Silver City with its 10,000 residents is a contender. Its temperate climate with January highs in the low fifties and July highs in the mid-eighties is most appealing. It’s got a university. Housing is affordable. It’s three hours from Tucson. Cool art deco signs don't hurt.


I’m giving it a thumbs-up.

Sunday, April 07, 2019

On the road again



Twenty miles west of Socorro.

A couple of weeks ago I took a photo safari, the first in many months. Or is that years? The impetus was the call of the open road as much as anything. I’d been hankering to see Silver City for quite a while and that stems from my lust for little towns that have downtowns with good bones. We found the place many years ago, just passing through really. I remembered the coffee place we visited and used it as a touchstone this time. In wandering around Silver City's tidy downtown I stumbled on the Javalina Coffee House and it was just the welcoming establishment I recalled. Good coffee, too.
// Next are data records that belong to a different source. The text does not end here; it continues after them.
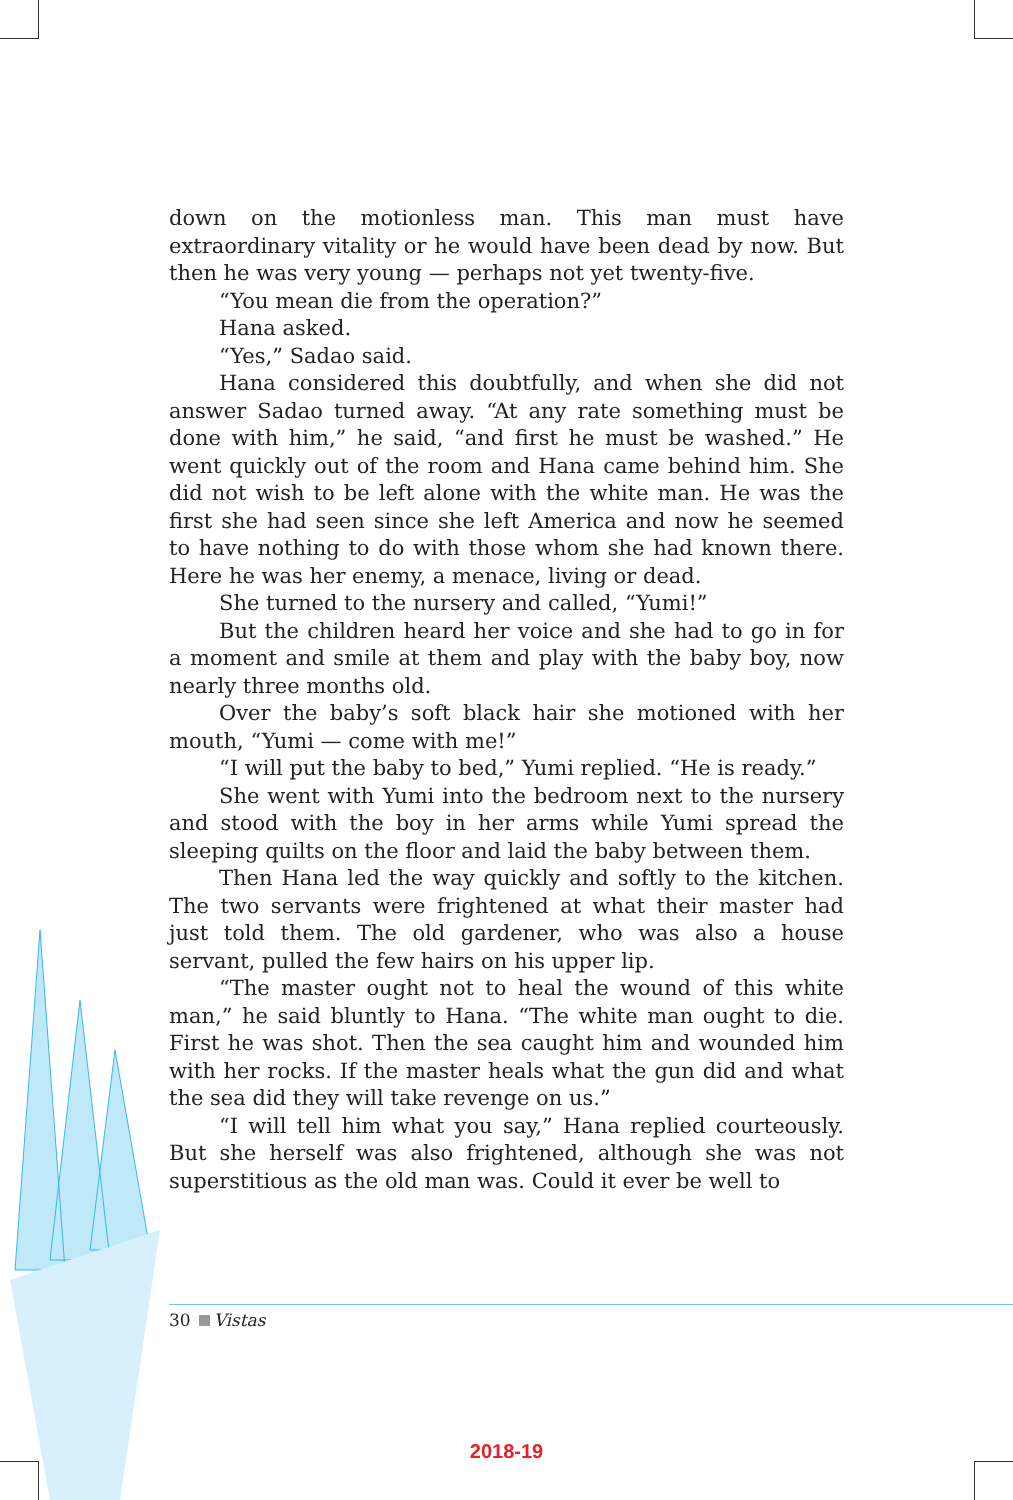down on the motionless man. This man must have extraordinary vitality or he would have been dead by now. But then he was very young — perhaps not yet twenty-five.
“You mean die from the operation?”
Hana asked.
“Yes,” Sadao said.
Hana considered this doubtfully, and when she did not answer Sadao turned away. “At any rate something must be done with him,” he said, “and first he must be washed.” He went quickly out of the room and Hana came behind him. She did not wish to be left alone with the white man. He was the first she had seen since she left America and now he seemed to have nothing to do with those whom she had known there. Here he was her enemy, a menace, living or dead.
She turned to the nursery and called, “Yumi!”
But the children heard her voice and she had to go in for a moment and smile at them and play with the baby boy, now nearly three months old.
Over the baby’s soft black hair she motioned with her mouth, “Yumi — come with me!”
“I will put the baby to bed,” Yumi replied. “He is ready.”
She went with Yumi into the bedroom next to the nursery and stood with the boy in her arms while Yumi spread the sleeping quilts on the floor and laid the baby between them.
Then Hana led the way quickly and softly to the kitchen. The two servants were frightened at what their master had just told them. The old gardener, who was also a house servant, pulled the few hairs on his upper lip.
“The master ought not to heal the wound of this white man,” he said bluntly to Hana. “The white man ought to die. First he was shot. Then the sea caught him and wounded him with her rocks. If the master heals what the gun did and what the sea did they will take revenge on us.”
“I will tell him what you say,” Hana replied courteously. But she herself was also frightened, although she was not superstitious as the old man was. Could it ever be well to
30 Vistas
2018-19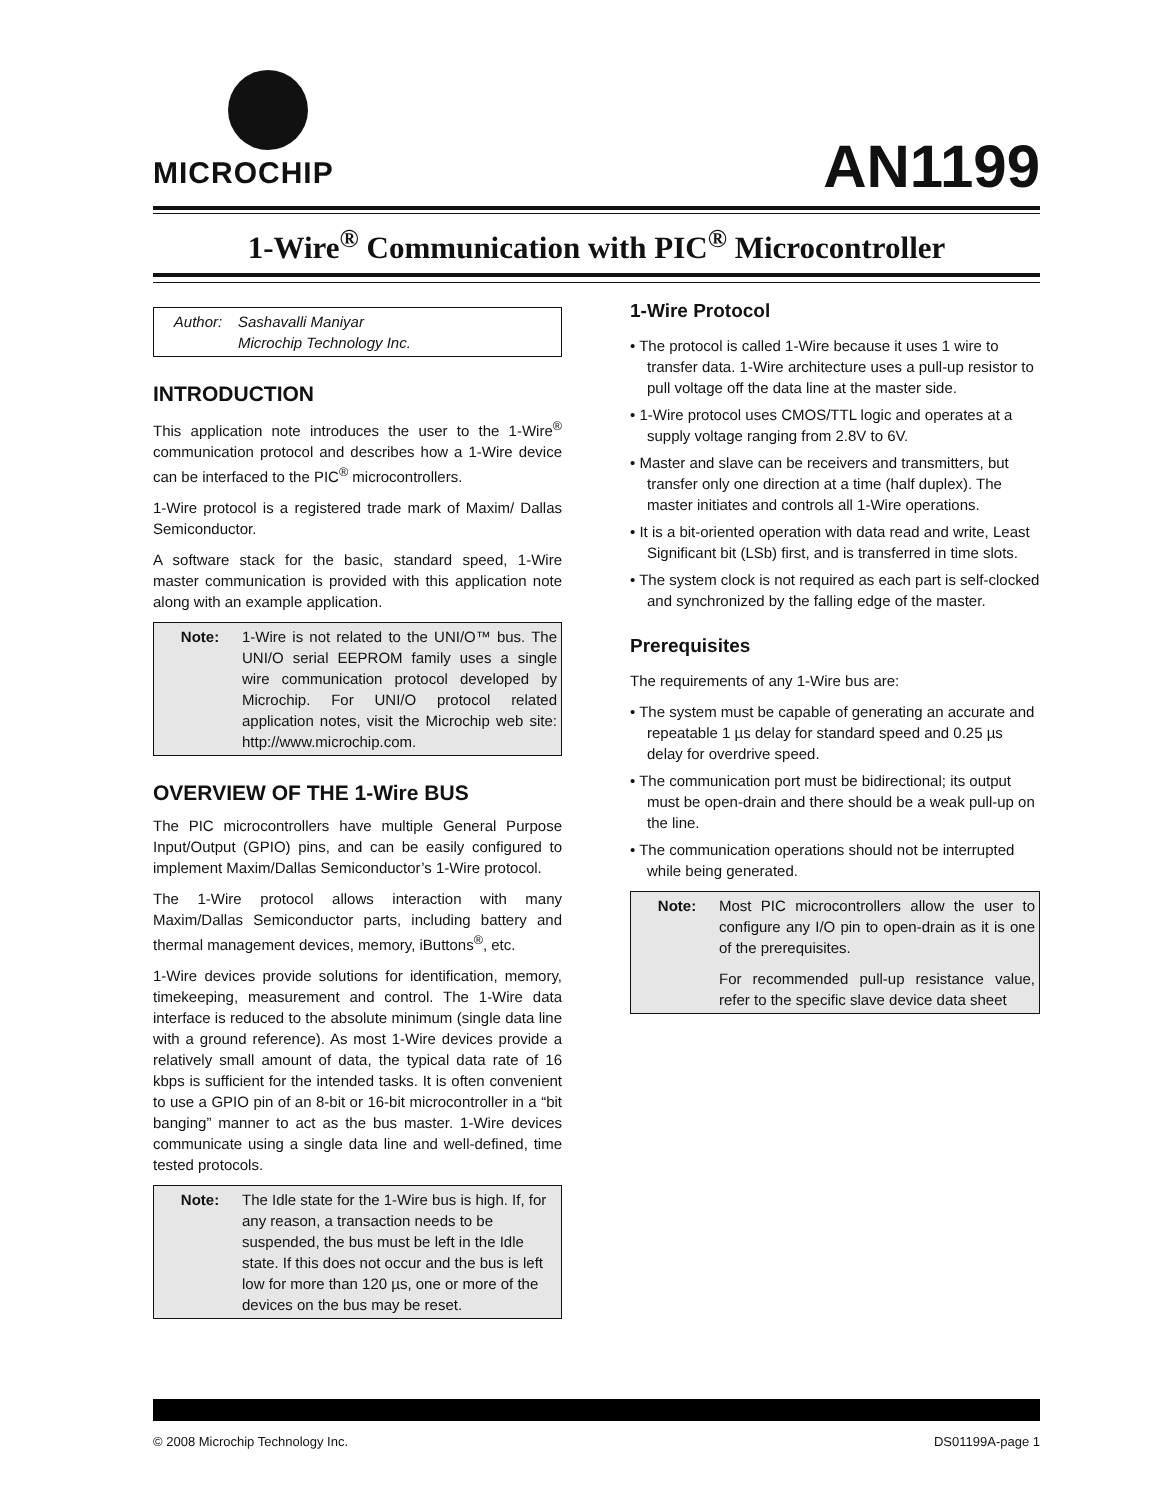MICROCHIP
AN1199
1-Wire<sup>®</sup> Communication with PIC<sup>®</sup> Microcontroller
Author: Sashavalli Maniyar
Microchip Technology Inc.
INTRODUCTION
This application note introduces the user to the 1-Wire<sup>®</sup> communication protocol and describes how a 1-Wire device can be interfaced to the PIC<sup>®</sup> microcontrollers.
1-Wire protocol is a registered trade mark of Maxim/ Dallas Semiconductor.
A software stack for the basic, standard speed, 1-Wire master communication is provided with this application note along with an example application.
Note: 1-Wire is not related to the UNI/O™ bus. The UNI/O serial EEPROM family uses a single wire communication protocol developed by Microchip. For UNI/O protocol related application notes, visit the Microchip web site: http://www.microchip.com.
OVERVIEW OF THE 1-Wire BUS
The PIC microcontrollers have multiple General Purpose Input/Output (GPIO) pins, and can be easily configured to implement Maxim/Dallas Semiconductor’s 1-Wire protocol.
The 1-Wire protocol allows interaction with many Maxim/Dallas Semiconductor parts, including battery and thermal management devices, memory, iButtons<sup>®</sup>, etc.
1-Wire devices provide solutions for identification, memory, timekeeping, measurement and control. The 1-Wire data interface is reduced to the absolute minimum (single data line with a ground reference). As most 1-Wire devices provide a relatively small amount of data, the typical data rate of 16 kbps is sufficient for the intended tasks. It is often convenient to use a GPIO pin of an 8-bit or 16-bit microcontroller in a “bit banging” manner to act as the bus master. 1-Wire devices communicate using a single data line and well-defined, time tested protocols.
Note: The Idle state for the 1-Wire bus is high. If, for any reason, a transaction needs to be suspended, the bus must be left in the Idle state. If this does not occur and the bus is left low for more than 120 µs, one or more of the devices on the bus may be reset.
1-Wire Protocol
• The protocol is called 1-Wire because it uses 1 wire to transfer data. 1-Wire architecture uses a pull-up resistor to pull voltage off the data line at the master side.
• 1-Wire protocol uses CMOS/TTL logic and operates at a supply voltage ranging from 2.8V to 6V.
• Master and slave can be receivers and transmitters, but transfer only one direction at a time (half duplex). The master initiates and controls all 1-Wire operations.
• It is a bit-oriented operation with data read and write, Least Significant bit (LSb) first, and is transferred in time slots.
• The system clock is not required as each part is self-clocked and synchronized by the falling edge of the master.
Prerequisites
The requirements of any 1-Wire bus are:
• The system must be capable of generating an accurate and repeatable 1 µs delay for standard speed and 0.25 µs delay for overdrive speed.
• The communication port must be bidirectional; its output must be open-drain and there should be a weak pull-up on the line.
• The communication operations should not be interrupted while being generated.
Note: Most PIC microcontrollers allow the user to configure any I/O pin to open-drain as it is one of the prerequisites.
For recommended pull-up resistance value, refer to the specific slave device data sheet
© 2008 Microchip Technology Inc. DS01199A-page 1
I’ve described these villages as places where you can amble to El Centro to get your morning coffee, a good breakfast, the New York Times and visit your local pub, a place where everybody knows your name. The village can also be a neighborhood in a larger city. An acquaintance said when he and his wife travel to a new city they search out locally owned bookstores and find that neighborhoods with independent bookstores usually have good restaurants, art galleries and, today, at least one busy brew pub. It's a package deal. One thing that they are not is dry.


Silver City, the home of Western New Mexico University hits most of these notes. Not sure about the dining scene. My dinner at Diane's, one of two "fine dining" establishments was decidedly ho hum. I'll do further research and report back. Fresh beer is alive and well at Little Toad Creek Brewery I'm happy to report.

I took the great circle route to get to Silver City, opting to head west from Socorro through the Very Large Array rather than the more direct route through Kingston and Hillsborough. I might not do that twice. It was a winding ribbon of nothing from Reserve, the most right wing town in the most right wing county in all of New Mexico. Reputedly you’re required to pack heat if you live in Reserve. I found it unnerving.


The images here and above are from the outbound drive to Silver City and include the vast Freeport McMoran copper mine fifteen mile east.


The former Evett's Ice Cream Parlor in Magdalena, NM

The Freeport McMoran copper mine that swallowed up the village of Santa Rita, NM

Unlike Freeport McMoran's Morenci, AZ mine which left a crater the size of Manhattan, the Santa Rita mine extracts copper from the mountain side.

Silver City is, on the other hand, a bastion of lefty politics owing to the college and a wave of educated oldsters that remind me of Taos.


The place has a shot at becoming a real art colony. Karen Hymer, a photographer and educator, who opened Light Art Space last October is counting on it. Her current exhibition Dead Art: An Analog Approach to a Digital World runs through April 28. It's a powerful show of work from her former students at Pima College in Tucson.